TASK GOAL: Without the pictures, can you quote each line below exactly?

SOURCE DATA:
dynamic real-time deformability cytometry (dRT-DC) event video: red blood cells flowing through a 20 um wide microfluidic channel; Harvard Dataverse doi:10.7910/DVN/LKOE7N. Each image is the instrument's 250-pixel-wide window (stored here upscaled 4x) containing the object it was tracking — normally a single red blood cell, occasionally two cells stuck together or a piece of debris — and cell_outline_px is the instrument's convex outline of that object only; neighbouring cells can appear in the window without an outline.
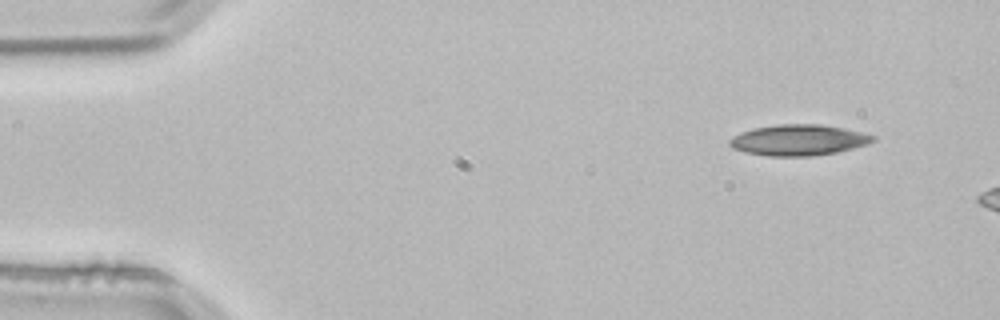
{"species": "common noctule bat (a hibernating species)", "species_latin": "Nyctalus noctula", "temperature_condition": "room temperature", "stored_images_in_passage": 2, "camera_frame_rate_fps": 3000, "um_per_image_px": 0.085, "animal": {"sex": "male", "body_mass_g": 21.5, "forearm_length_mm": 52.0}, "frame": {"image": 1, "passage_image": 1, "time_ms": 0.0, "image_size_px": [1000, 320], "cell_outline_px": [[876, 140], [868, 144], [836, 152], [812, 156], [768, 156], [744, 152], [732, 148], [728, 144], [728, 140], [732, 136], [740, 132], [752, 128], [780, 124], [820, 124], [844, 128], [876, 136]], "centroid_in_image_um": [67.84, 11.9], "position_along_channel_um": 17.2, "area_um2": 25.95}}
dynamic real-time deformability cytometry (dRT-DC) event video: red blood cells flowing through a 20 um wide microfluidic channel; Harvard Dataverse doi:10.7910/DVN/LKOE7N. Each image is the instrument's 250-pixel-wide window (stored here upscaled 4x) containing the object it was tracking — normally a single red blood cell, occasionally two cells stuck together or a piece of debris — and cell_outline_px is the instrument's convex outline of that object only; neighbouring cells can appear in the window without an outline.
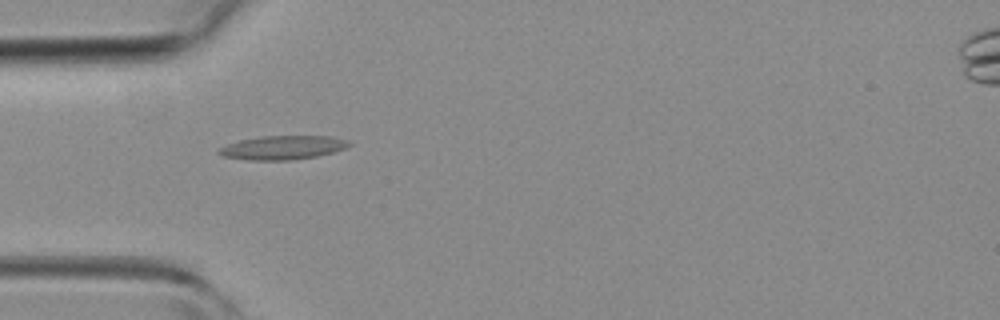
{"species": "common noctule bat (a hibernating species)", "species_latin": "Nyctalus noctula", "temperature_condition": "room temperature", "stored_images_in_passage": 32, "camera_frame_rate_fps": 3000, "um_per_image_px": 0.085, "animal": {"sex": "female", "body_mass_g": 19.3, "forearm_length_mm": 54.1}, "frame": {"image": 1, "passage_image": 1, "time_ms": 0.0, "image_size_px": [1000, 320], "cell_outline_px": [[352, 144], [344, 148], [332, 152], [316, 156], [292, 160], [248, 160], [224, 156], [216, 152], [220, 148], [228, 144], [240, 140], [260, 136], [328, 136], [352, 140]], "centroid_in_image_um": [24.06, 12.54], "position_along_channel_um": 60.9, "area_um2": 18.03}}
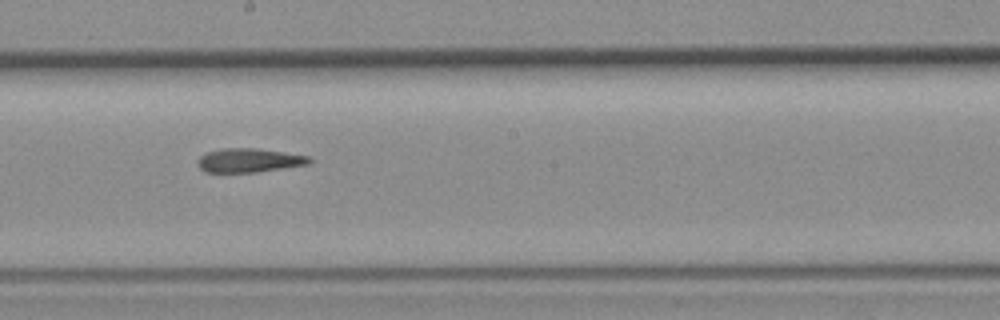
{"frame": {"image": 2, "passage_image": 12, "time_ms": 3.667, "image_size_px": [1000, 320], "cell_outline_px": [[312, 160], [308, 164], [256, 172], [204, 172], [200, 168], [200, 156], [208, 152], [224, 148], [256, 148], [308, 156]], "centroid_in_image_um": [21.18, 13.63], "position_along_channel_um": 227.0, "area_um2": 15.2}}
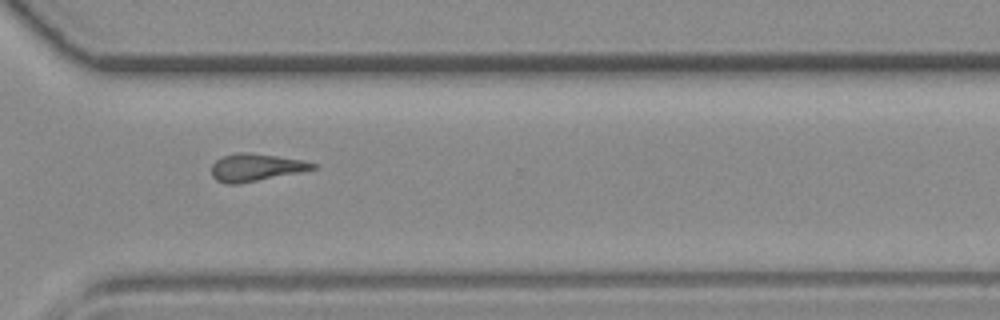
{"frame": {"image": 3, "passage_image": 20, "time_ms": 6.333, "image_size_px": [1000, 320], "cell_outline_px": [[316, 168], [300, 172], [240, 184], [228, 184], [216, 180], [212, 176], [212, 164], [216, 160], [224, 156], [240, 152], [248, 152], [304, 160], [316, 164]], "centroid_in_image_um": [21.73, 14.24], "position_along_channel_um": 348.9, "area_um2": 16.13}}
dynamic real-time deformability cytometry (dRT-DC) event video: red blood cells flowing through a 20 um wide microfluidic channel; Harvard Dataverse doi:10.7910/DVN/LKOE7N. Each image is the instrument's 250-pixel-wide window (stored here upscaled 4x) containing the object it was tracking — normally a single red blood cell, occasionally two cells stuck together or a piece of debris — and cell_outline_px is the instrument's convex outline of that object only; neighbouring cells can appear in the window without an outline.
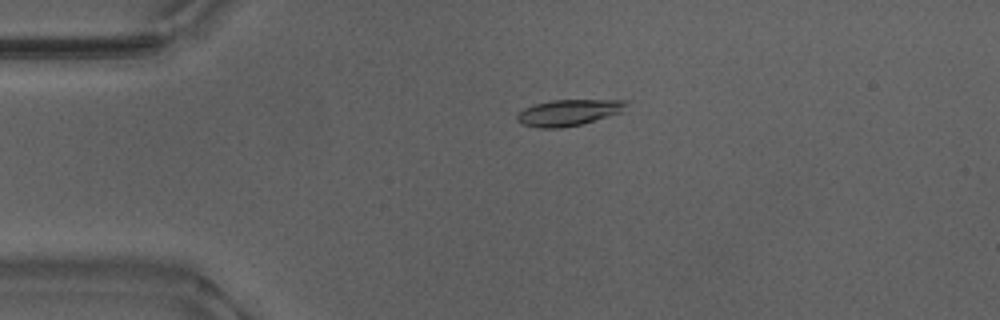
{"species": "Egyptian fruit bat (a non-hibernating species)", "species_latin": "Rousettus aegyptiacus", "temperature_condition": "warm", "stored_images_in_passage": 53, "camera_frame_rate_fps": 3000, "um_per_image_px": 0.085, "animal": {"sex": "male"}, "frame": {"image": 1, "passage_image": 12, "time_ms": 3.667, "image_size_px": [1000, 320], "cell_outline_px": [[628, 104], [620, 112], [580, 124], [560, 128], [540, 128], [524, 124], [516, 120], [516, 116], [524, 108], [536, 104], [552, 100], [628, 100]], "centroid_in_image_um": [48.31, 9.56], "position_along_channel_um": 36.7, "area_um2": 16.3}}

OUTPUT FOR THIS TASK:
dynamic real-time deformability cytometry (dRT-DC) event video: red blood cells flowing through a 20 um wide microfluidic channel; Harvard Dataverse doi:10.7910/DVN/LKOE7N. Each image is the instrument's 250-pixel-wide window (stored here upscaled 4x) containing the object it was tracking — normally a single red blood cell, occasionally two cells stuck together or a piece of debris — and cell_outline_px is the instrument's convex outline of that object only; neighbouring cells can appear in the window without an outline.
{"species": "common noctule bat (a hibernating species)", "species_latin": "Nyctalus noctula", "temperature_condition": "room temperature", "stored_images_in_passage": 2, "camera_frame_rate_fps": 3000, "um_per_image_px": 0.085, "animal": {"sex": "male", "body_mass_g": 21.5, "forearm_length_mm": 52.0}, "frame": {"image": 1, "passage_image": 1, "time_ms": 0.0, "image_size_px": [1000, 320], "cell_outline_px": [[876, 140], [868, 144], [836, 152], [812, 156], [768, 156], [744, 152], [732, 148], [728, 144], [728, 140], [732, 136], [740, 132], [752, 128], [780, 124], [820, 124], [844, 128], [876, 136]], "centroid_in_image_um": [67.84, 11.9], "position_along_channel_um": 17.2, "area_um2": 25.95}}
dynamic real-time deformability cytometry (dRT-DC) event video: red blood cells flowing through a 20 um wide microfluidic channel; Harvard Dataverse doi:10.7910/DVN/LKOE7N. Each image is the instrument's 250-pixel-wide window (stored here upscaled 4x) containing the object it was tracking — normally a single red blood cell, occasionally two cells stuck together or a piece of debris — and cell_outline_px is the instrument's convex outline of that object only; neighbouring cells can appear in the window without an outline.
{"species": "common noctule bat (a hibernating species)", "species_latin": "Nyctalus noctula", "temperature_condition": "room temperature", "stored_images_in_passage": 32, "camera_frame_rate_fps": 3000, "um_per_image_px": 0.085, "animal": {"sex": "female", "body_mass_g": 19.3, "forearm_length_mm": 54.1}, "frame": {"image": 1, "passage_image": 1, "time_ms": 0.0, "image_size_px": [1000, 320], "cell_outline_px": [[352, 144], [344, 148], [332, 152], [316, 156], [292, 160], [248, 160], [224, 156], [216, 152], [220, 148], [228, 144], [240, 140], [260, 136], [328, 136], [352, 140]], "centroid_in_image_um": [24.06, 12.54], "position_along_channel_um": 60.9, "area_um2": 18.03}}
{"frame": {"image": 2, "passage_image": 12, "time_ms": 3.667, "image_size_px": [1000, 320], "cell_outline_px": [[312, 160], [308, 164], [256, 172], [204, 172], [200, 168], [200, 156], [208, 152], [224, 148], [256, 148], [308, 156]], "centroid_in_image_um": [21.18, 13.63], "position_along_channel_um": 227.0, "area_um2": 15.2}}
{"frame": {"image": 3, "passage_image": 20, "time_ms": 6.333, "image_size_px": [1000, 320], "cell_outline_px": [[316, 168], [300, 172], [240, 184], [228, 184], [216, 180], [212, 176], [212, 164], [216, 160], [224, 156], [240, 152], [248, 152], [304, 160], [316, 164]], "centroid_in_image_um": [21.73, 14.24], "position_along_channel_um": 348.9, "area_um2": 16.13}}
dynamic real-time deformability cytometry (dRT-DC) event video: red blood cells flowing through a 20 um wide microfluidic channel; Harvard Dataverse doi:10.7910/DVN/LKOE7N. Each image is the instrument's 250-pixel-wide window (stored here upscaled 4x) containing the object it was tracking — normally a single red blood cell, occasionally two cells stuck together or a piece of debris — and cell_outline_px is the instrument's convex outline of that object only; neighbouring cells can appear in the window without an outline.
{"species": "Egyptian fruit bat (a non-hibernating species)", "species_latin": "Rousettus aegyptiacus", "temperature_condition": "warm", "stored_images_in_passage": 53, "camera_frame_rate_fps": 3000, "um_per_image_px": 0.085, "animal": {"sex": "male"}, "frame": {"image": 1, "passage_image": 12, "time_ms": 3.667, "image_size_px": [1000, 320], "cell_outline_px": [[628, 104], [620, 112], [580, 124], [560, 128], [540, 128], [524, 124], [516, 120], [516, 116], [524, 108], [536, 104], [552, 100], [628, 100]], "centroid_in_image_um": [48.31, 9.56], "position_along_channel_um": 36.7, "area_um2": 16.3}}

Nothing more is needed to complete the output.